9.5.13 Running cTaG¶
cTaG (classify TSG and OG) is a tool used to identify tumour suppressor genes (TSGs) and oncogenes (OGs) using somatic mutation data. A maf file is required to run the cTaG tool, it can either be generated from the DNA-Seq output vcf file in the results tab or browsed locally. Added to that, you can mention the parameters required to run the cTag in the parameters option provided.You can click on the run button to initialize the analysis, once the necessary files have been uploaded. Once the analysis is completed, you can click on the Results button to view the results.
Figure 13: cTaG tab
9.5.14 Running NBDriver¶
NBDriver (NEIGHBORHOOD Driver) is a tool used to differentiate between driver and passenger mutations. A vcf file is required to run NBDriver, it can either be browsed from the DNA-Seq output directory or locally. In order to run NBDriver, the user needs to download the hg19 reference genome from this link and put it in the "/icomic/NBDriver_iCOMIC/"

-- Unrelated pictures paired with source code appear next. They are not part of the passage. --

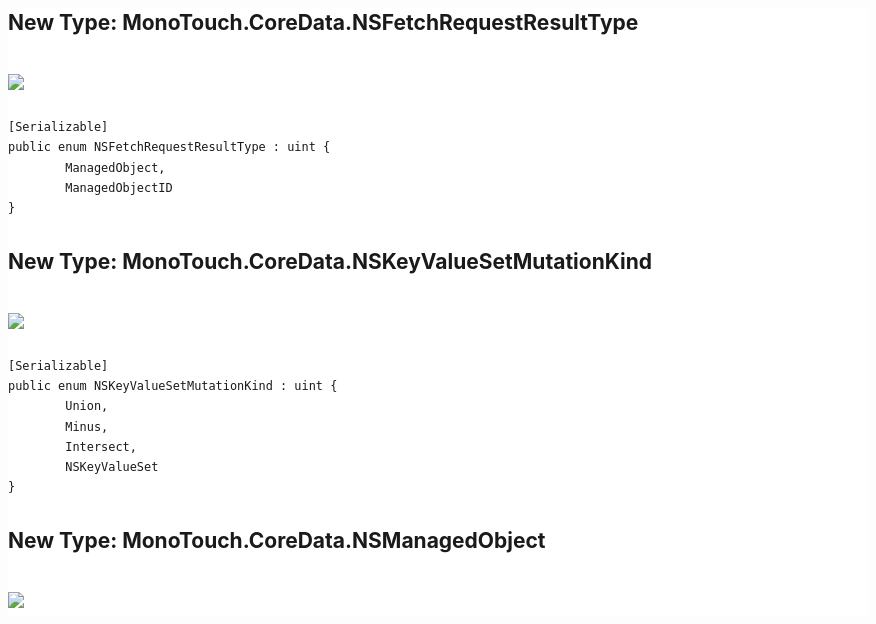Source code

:  <a name="New_Type:_MonoTouch.CoreData.NSFetchRequestResultType" class="injected"></a>


## New Type: MonoTouch.CoreData.NSFetchRequestResultType

 <a name="" class="injected"></a>


##  [ <span class="icon"><img src="from_3.0.11_to_3.0.12/Images/icon-trans.gif"></span>](http://ios.xamarin.com/Releases/MonoTouch_3/MonoTouch_3.0.12#)

```
[Serializable]
public enum NSFetchRequestResultType : uint {
        ManagedObject,
        ManagedObjectID
}
```

 <a name="New_Type:_MonoTouch.CoreData.NSKeyValueSetMutationKind" class="injected"></a>


## New Type: MonoTouch.CoreData.NSKeyValueSetMutationKind

 <a name="" class="injected"></a>


##  [ <span class="icon"><img src="from_3.0.11_to_3.0.12/Images/icon-trans.gif"></span>](http://ios.xamarin.com/Releases/MonoTouch_3/MonoTouch_3.0.12#)

```
[Serializable]
public enum NSKeyValueSetMutationKind : uint {
        Union,
        Minus,
        Intersect,
        NSKeyValueSet
}
```

 <a name="New_Type:_MonoTouch.CoreData.NSManagedObject" class="injected"></a>


## New Type: MonoTouch.CoreData.NSManagedObject

 <a name="" class="injected"></a>


##  [ <span class="icon"><img src="from_3.0.11_to_3.0.12/Images/icon-trans.gif"></span>](http://ios.xamarin.com/Releases/MonoTouch_3/MonoTouch_3.0.12#)
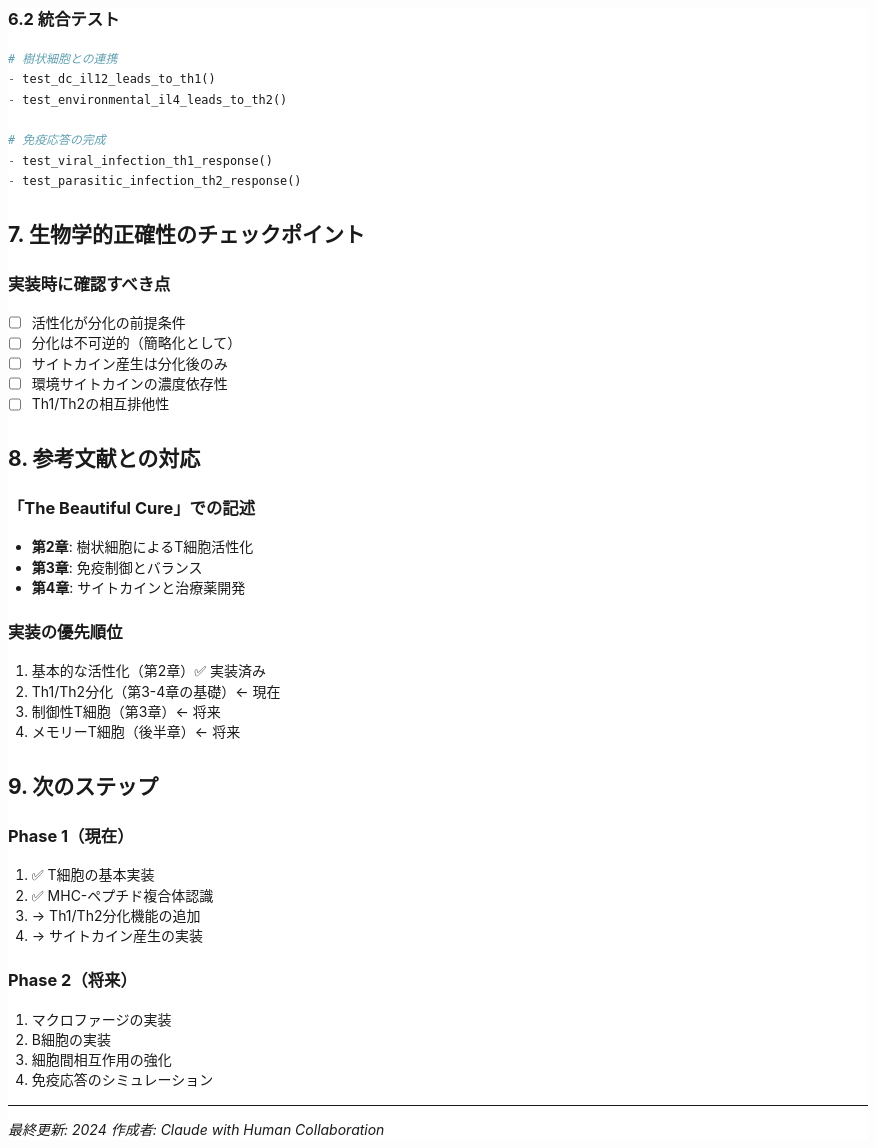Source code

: ### 6.2 統合テスト
```python
# 樹状細胞との連携
- test_dc_il12_leads_to_th1()
- test_environmental_il4_leads_to_th2()

# 免疫応答の完成
- test_viral_infection_th1_response()
- test_parasitic_infection_th2_response()
```

## 7. 生物学的正確性のチェックポイント

### 実装時に確認すべき点
- [ ] 活性化が分化の前提条件
- [ ] 分化は不可逆的（簡略化として）
- [ ] サイトカイン産生は分化後のみ
- [ ] 環境サイトカインの濃度依存性
- [ ] Th1/Th2の相互排他性

## 8. 参考文献との対応

### 「The Beautiful Cure」での記述
- **第2章**: 樹状細胞によるT細胞活性化
- **第3章**: 免疫制御とバランス
- **第4章**: サイトカインと治療薬開発

### 実装の優先順位
1. 基本的な活性化（第2章）✅ 実装済み
2. Th1/Th2分化（第3-4章の基礎）← 現在
3. 制御性T細胞（第3章）← 将来
4. メモリーT細胞（後半章）← 将来

## 9. 次のステップ

### Phase 1（現在）
1. ✅ T細胞の基本実装
2. ✅ MHC-ペプチド複合体認識
3. → Th1/Th2分化機能の追加
4. → サイトカイン産生の実装

### Phase 2（将来）
1. マクロファージの実装
2. B細胞の実装
3. 細胞間相互作用の強化
4. 免疫応答のシミュレーション

---

*最終更新: 2024*
*作成者: Claude with Human Collaboration*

directory. You can click on the run button to initialize the analysis, once the necessary files have been uploaded. Once the analysis is completed, you can click on the Results button to view the results.
Figure 14: NBDriver tab
9.6 Retrieving logs¶
The Logs tab at the bottom of each section in the GUI displays the commands executed by the user. Seperate log for each tools are available inside logs folder created during the analysis. The user can check the log files at any time.